Looking through the records below, please work out how many lines contain "scope". Give only that number.

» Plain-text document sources
- Opening Delimiter -
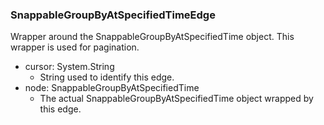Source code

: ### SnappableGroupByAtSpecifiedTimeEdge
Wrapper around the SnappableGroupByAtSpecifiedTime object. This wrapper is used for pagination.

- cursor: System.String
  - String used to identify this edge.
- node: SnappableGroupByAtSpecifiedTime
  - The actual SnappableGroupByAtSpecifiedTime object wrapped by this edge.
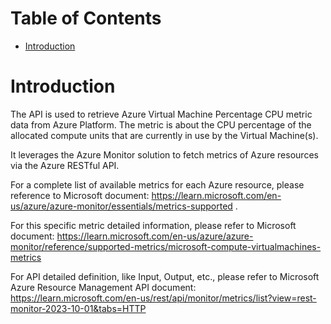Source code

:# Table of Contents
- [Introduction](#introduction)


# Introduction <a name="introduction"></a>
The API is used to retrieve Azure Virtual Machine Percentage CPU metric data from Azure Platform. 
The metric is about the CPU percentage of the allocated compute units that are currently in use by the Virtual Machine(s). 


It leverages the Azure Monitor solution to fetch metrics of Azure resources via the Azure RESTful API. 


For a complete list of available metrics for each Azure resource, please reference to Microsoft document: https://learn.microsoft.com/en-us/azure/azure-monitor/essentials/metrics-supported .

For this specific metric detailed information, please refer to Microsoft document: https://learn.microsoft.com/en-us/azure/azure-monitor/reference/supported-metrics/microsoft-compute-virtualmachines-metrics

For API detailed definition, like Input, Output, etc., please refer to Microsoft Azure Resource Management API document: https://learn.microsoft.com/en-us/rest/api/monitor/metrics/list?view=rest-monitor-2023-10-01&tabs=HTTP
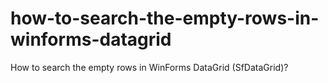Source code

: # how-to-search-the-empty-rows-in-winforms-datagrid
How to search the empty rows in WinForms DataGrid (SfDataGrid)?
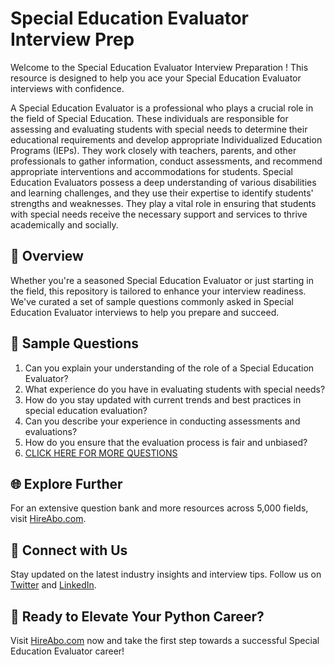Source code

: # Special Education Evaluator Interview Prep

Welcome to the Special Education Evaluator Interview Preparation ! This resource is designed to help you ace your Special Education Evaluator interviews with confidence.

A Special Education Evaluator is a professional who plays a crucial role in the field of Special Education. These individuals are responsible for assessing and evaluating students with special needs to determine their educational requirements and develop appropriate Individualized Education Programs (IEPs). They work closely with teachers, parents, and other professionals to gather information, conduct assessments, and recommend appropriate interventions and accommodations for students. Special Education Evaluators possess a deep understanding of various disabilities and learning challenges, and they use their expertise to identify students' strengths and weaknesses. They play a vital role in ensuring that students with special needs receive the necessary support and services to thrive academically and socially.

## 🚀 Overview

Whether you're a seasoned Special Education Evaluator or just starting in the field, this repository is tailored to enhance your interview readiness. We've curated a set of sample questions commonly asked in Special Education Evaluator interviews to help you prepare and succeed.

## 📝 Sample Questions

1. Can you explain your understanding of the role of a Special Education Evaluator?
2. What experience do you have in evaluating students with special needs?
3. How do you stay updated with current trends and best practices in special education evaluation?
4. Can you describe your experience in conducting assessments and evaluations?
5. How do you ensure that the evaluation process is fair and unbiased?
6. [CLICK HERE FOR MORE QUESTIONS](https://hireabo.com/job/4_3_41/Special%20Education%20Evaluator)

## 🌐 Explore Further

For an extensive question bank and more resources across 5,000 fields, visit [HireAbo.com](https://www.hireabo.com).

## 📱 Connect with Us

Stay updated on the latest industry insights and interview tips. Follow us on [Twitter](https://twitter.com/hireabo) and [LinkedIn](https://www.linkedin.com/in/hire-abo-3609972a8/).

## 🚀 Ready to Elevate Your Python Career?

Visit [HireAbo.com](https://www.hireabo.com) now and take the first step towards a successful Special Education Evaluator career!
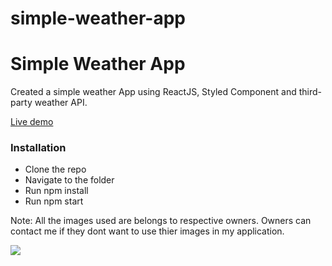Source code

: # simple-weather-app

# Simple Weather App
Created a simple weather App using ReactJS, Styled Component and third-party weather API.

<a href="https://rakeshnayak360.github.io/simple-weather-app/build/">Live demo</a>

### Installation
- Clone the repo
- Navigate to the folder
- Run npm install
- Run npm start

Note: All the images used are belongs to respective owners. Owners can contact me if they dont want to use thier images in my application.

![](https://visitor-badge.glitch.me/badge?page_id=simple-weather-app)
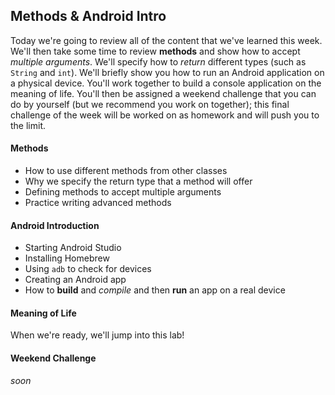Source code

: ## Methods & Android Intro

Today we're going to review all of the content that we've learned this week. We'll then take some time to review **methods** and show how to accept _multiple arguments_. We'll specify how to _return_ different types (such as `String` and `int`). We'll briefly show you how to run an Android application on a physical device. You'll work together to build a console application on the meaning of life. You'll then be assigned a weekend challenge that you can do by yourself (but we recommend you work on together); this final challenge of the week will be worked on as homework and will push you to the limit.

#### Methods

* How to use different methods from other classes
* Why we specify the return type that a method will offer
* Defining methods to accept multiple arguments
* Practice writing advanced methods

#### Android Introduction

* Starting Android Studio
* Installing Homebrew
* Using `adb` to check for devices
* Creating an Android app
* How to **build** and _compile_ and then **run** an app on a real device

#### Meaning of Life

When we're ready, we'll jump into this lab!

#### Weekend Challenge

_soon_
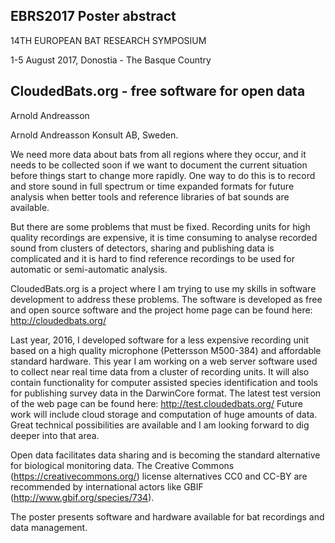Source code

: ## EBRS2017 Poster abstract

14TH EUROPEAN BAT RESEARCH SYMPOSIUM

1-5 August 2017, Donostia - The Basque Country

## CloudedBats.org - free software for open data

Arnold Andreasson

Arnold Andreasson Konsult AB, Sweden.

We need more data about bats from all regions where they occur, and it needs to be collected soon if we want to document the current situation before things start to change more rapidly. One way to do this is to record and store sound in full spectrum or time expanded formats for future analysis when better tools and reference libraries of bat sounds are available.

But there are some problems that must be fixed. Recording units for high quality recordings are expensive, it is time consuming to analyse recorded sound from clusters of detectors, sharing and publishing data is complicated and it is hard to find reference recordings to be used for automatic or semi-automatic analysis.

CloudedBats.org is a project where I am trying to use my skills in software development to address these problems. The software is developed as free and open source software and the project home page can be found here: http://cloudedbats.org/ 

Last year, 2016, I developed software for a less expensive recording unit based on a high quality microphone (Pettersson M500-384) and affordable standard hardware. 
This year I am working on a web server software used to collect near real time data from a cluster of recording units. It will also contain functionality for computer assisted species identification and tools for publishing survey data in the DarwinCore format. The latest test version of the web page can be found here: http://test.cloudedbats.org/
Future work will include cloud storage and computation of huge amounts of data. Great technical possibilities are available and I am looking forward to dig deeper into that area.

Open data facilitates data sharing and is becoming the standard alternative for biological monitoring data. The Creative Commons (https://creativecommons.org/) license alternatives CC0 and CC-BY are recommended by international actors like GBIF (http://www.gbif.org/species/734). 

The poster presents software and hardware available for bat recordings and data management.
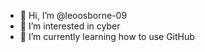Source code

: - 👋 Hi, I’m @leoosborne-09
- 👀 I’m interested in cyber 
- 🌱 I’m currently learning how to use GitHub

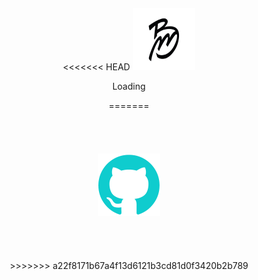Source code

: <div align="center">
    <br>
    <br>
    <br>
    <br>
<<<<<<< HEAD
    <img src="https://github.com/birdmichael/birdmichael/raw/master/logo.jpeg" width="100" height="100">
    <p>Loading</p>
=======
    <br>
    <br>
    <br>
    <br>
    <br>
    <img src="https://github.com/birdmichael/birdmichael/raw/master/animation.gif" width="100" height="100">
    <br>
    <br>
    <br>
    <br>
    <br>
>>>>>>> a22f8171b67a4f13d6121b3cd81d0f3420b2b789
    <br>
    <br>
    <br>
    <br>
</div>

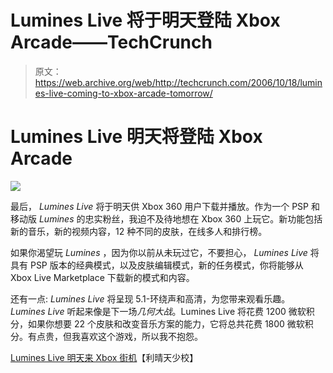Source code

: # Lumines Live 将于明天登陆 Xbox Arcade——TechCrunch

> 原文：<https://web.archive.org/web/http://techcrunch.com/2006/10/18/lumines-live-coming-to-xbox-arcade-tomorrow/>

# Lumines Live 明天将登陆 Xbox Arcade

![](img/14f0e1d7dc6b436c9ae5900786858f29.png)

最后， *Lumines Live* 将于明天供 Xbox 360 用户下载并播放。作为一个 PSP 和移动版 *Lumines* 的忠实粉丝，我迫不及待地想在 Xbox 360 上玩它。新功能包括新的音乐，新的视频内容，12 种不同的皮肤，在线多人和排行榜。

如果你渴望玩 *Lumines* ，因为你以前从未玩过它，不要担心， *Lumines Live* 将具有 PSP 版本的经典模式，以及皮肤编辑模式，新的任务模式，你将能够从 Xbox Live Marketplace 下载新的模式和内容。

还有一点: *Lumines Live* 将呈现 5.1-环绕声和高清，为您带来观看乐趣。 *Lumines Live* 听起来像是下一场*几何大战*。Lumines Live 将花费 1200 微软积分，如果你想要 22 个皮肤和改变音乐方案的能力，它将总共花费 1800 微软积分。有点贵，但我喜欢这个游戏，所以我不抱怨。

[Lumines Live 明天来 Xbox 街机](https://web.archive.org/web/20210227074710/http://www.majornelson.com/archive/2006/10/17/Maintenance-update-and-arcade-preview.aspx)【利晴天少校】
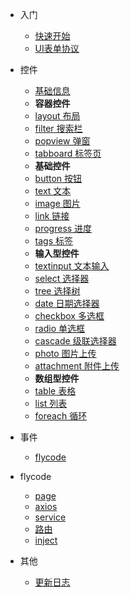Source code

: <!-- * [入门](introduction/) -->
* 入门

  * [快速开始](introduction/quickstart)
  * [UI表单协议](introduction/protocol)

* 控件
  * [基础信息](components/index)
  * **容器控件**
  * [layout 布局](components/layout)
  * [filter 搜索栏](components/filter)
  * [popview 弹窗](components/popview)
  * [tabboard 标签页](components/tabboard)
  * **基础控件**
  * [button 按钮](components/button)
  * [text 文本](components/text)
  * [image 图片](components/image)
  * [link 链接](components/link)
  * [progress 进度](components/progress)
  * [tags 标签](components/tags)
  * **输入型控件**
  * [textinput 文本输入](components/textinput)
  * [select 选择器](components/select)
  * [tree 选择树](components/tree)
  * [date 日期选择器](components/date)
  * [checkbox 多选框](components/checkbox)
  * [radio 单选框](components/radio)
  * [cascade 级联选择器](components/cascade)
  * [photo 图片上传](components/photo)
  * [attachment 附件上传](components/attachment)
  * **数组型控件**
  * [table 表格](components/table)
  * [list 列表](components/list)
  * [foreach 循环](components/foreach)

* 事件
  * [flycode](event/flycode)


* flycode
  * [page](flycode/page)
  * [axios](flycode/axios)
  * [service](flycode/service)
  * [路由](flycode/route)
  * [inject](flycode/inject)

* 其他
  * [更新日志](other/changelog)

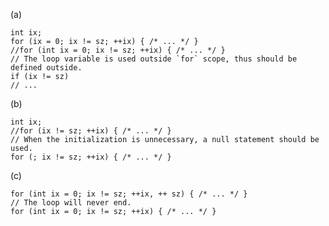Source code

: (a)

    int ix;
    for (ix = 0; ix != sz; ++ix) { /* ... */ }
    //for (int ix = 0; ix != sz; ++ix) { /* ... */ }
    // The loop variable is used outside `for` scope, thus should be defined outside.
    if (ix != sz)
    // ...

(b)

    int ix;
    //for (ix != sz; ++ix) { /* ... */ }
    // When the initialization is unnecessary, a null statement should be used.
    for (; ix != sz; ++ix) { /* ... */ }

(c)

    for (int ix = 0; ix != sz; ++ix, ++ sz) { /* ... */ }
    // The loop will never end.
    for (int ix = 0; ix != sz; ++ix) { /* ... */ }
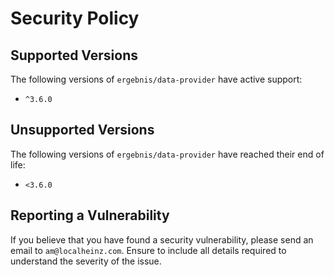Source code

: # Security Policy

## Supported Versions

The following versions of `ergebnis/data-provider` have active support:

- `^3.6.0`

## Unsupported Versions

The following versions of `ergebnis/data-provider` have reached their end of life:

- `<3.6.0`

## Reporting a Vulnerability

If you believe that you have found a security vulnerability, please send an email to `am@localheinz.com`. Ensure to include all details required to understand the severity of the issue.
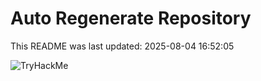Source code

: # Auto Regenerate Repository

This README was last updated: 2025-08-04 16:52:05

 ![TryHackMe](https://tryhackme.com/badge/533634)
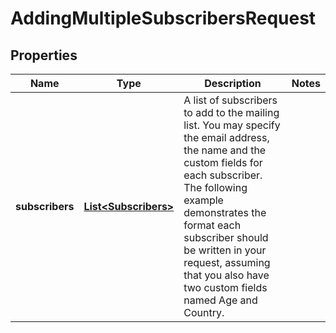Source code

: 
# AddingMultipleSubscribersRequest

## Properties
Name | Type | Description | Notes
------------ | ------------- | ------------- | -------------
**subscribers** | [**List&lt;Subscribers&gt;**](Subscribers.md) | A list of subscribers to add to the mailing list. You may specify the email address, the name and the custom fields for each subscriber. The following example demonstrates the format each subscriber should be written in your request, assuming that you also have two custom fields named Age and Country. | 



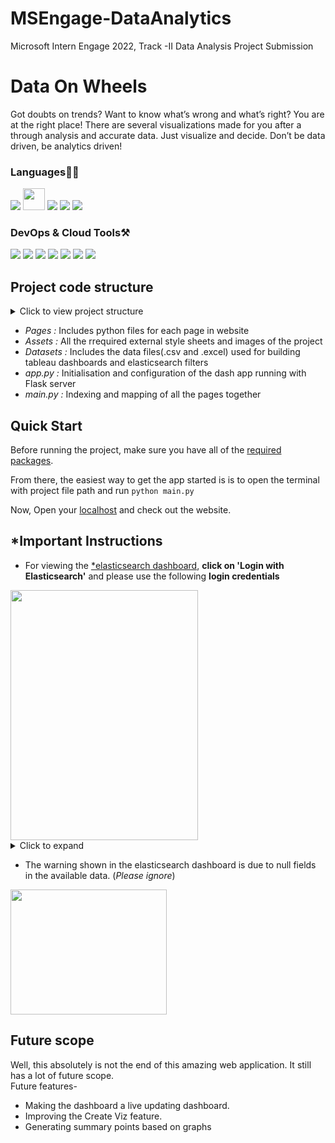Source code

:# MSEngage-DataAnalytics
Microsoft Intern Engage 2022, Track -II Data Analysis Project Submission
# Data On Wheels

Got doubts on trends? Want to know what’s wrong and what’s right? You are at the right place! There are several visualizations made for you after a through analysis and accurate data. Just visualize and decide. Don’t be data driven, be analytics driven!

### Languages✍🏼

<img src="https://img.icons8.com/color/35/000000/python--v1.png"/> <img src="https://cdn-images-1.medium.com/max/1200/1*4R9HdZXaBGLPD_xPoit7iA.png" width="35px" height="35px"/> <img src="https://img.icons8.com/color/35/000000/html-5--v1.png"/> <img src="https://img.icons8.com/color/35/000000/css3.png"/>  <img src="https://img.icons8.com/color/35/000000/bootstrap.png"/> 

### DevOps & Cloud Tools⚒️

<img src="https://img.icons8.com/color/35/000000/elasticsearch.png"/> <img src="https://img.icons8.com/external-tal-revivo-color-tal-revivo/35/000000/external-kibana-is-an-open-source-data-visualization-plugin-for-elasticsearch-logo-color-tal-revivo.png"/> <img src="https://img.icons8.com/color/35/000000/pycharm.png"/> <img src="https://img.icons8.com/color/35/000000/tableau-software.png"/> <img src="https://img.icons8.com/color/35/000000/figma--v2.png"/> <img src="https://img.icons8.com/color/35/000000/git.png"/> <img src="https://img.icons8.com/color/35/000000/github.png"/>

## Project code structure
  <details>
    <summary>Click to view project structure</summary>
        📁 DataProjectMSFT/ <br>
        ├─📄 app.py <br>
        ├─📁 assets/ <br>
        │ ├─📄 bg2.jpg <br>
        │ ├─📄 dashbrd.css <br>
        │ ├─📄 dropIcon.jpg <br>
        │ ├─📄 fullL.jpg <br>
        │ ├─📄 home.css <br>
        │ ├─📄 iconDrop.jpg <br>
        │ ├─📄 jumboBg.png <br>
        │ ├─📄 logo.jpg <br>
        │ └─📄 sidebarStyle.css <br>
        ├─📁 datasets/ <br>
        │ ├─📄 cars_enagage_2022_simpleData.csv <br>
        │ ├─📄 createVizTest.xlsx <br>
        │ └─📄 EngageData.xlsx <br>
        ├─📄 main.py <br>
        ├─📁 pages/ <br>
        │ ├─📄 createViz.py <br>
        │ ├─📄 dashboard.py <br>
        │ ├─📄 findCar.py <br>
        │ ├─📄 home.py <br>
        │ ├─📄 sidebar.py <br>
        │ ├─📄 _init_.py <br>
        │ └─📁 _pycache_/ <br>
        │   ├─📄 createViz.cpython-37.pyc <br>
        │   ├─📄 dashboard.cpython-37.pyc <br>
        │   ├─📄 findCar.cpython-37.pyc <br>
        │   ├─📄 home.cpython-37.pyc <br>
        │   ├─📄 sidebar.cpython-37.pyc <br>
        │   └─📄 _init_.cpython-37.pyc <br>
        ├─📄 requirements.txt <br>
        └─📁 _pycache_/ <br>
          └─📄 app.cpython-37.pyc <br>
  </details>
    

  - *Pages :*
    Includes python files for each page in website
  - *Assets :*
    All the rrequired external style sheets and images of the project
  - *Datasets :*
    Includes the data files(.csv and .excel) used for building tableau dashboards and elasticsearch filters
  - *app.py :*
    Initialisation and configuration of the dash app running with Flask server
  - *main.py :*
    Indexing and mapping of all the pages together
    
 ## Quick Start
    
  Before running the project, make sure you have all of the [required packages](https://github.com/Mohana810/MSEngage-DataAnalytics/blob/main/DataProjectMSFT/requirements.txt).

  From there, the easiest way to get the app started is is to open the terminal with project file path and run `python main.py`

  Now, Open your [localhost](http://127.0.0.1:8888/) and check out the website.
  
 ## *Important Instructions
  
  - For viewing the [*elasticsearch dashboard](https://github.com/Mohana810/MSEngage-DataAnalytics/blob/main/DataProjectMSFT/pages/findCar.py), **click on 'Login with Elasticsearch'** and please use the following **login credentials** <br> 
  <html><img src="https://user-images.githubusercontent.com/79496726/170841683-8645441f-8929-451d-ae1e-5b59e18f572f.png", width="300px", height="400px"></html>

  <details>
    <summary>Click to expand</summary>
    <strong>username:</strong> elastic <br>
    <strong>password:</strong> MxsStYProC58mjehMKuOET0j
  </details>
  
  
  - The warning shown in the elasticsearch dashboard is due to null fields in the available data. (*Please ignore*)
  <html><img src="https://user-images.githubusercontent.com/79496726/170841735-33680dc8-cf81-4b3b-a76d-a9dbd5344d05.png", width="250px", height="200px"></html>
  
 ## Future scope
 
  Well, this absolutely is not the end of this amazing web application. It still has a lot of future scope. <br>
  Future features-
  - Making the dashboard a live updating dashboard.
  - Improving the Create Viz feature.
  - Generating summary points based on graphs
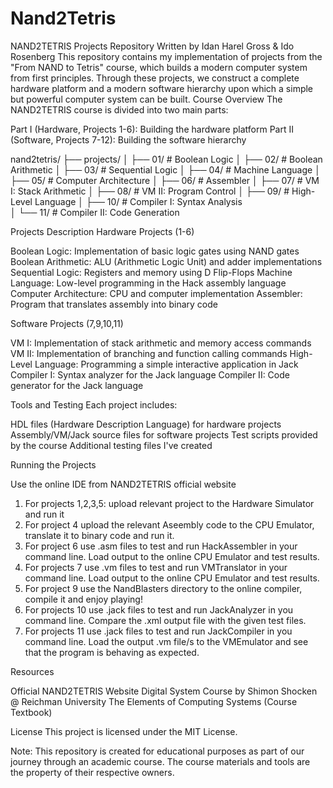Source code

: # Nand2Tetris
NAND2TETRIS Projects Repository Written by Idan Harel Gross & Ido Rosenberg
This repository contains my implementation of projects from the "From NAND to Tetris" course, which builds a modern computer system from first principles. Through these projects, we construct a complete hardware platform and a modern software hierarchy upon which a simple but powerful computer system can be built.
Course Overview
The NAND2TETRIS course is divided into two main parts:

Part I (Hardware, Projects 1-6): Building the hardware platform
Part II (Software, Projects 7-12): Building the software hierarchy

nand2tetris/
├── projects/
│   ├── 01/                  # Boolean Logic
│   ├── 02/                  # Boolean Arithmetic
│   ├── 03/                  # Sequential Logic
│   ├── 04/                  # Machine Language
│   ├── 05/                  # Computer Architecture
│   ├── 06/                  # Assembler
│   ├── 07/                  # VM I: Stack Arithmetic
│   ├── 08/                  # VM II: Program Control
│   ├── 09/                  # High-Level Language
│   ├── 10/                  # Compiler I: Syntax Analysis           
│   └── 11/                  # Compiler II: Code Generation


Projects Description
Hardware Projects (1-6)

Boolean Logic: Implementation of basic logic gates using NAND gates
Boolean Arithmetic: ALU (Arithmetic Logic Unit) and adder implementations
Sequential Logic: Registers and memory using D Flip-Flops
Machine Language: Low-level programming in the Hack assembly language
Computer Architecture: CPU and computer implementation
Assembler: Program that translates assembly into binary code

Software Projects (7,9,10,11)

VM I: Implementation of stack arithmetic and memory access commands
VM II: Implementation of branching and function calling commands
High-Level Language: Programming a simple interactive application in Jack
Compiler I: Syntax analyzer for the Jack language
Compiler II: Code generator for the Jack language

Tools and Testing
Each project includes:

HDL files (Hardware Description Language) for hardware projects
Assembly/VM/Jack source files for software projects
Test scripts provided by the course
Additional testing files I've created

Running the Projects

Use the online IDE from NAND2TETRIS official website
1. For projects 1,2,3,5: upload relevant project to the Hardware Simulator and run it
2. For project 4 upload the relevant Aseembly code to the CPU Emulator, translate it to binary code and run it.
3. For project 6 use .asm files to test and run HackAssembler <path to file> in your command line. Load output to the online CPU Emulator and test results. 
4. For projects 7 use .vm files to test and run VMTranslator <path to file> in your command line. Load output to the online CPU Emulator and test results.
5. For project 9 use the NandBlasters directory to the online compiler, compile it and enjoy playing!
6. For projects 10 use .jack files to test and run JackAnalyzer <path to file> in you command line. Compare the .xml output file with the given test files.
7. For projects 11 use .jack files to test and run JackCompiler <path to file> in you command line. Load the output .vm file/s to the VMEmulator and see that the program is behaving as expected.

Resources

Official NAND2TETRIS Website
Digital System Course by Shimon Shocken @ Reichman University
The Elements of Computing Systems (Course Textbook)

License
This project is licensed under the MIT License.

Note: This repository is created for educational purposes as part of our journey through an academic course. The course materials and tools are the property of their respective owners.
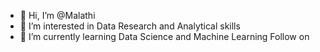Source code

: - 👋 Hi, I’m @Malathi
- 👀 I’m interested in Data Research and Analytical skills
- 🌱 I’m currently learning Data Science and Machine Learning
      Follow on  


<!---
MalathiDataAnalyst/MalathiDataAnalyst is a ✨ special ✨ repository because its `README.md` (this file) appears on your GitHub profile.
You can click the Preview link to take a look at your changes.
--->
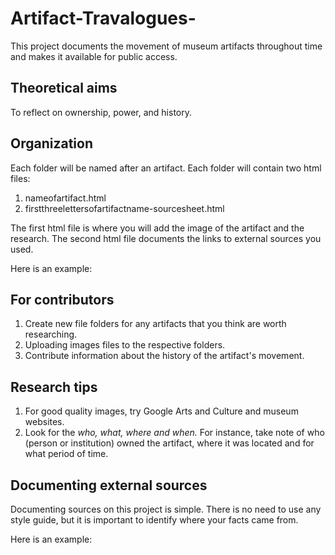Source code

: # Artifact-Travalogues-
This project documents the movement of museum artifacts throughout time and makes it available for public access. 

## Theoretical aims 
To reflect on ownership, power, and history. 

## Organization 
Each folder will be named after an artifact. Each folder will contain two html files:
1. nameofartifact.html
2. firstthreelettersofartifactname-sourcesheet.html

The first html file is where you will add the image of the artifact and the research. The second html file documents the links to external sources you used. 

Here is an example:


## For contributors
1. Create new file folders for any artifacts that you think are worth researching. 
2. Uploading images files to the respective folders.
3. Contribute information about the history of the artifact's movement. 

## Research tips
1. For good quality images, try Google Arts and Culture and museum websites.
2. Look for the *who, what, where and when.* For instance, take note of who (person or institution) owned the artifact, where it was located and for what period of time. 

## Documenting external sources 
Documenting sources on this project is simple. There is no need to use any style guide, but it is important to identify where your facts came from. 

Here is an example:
- Closing Delimiter -
» ANSWER TO THIS TASK
3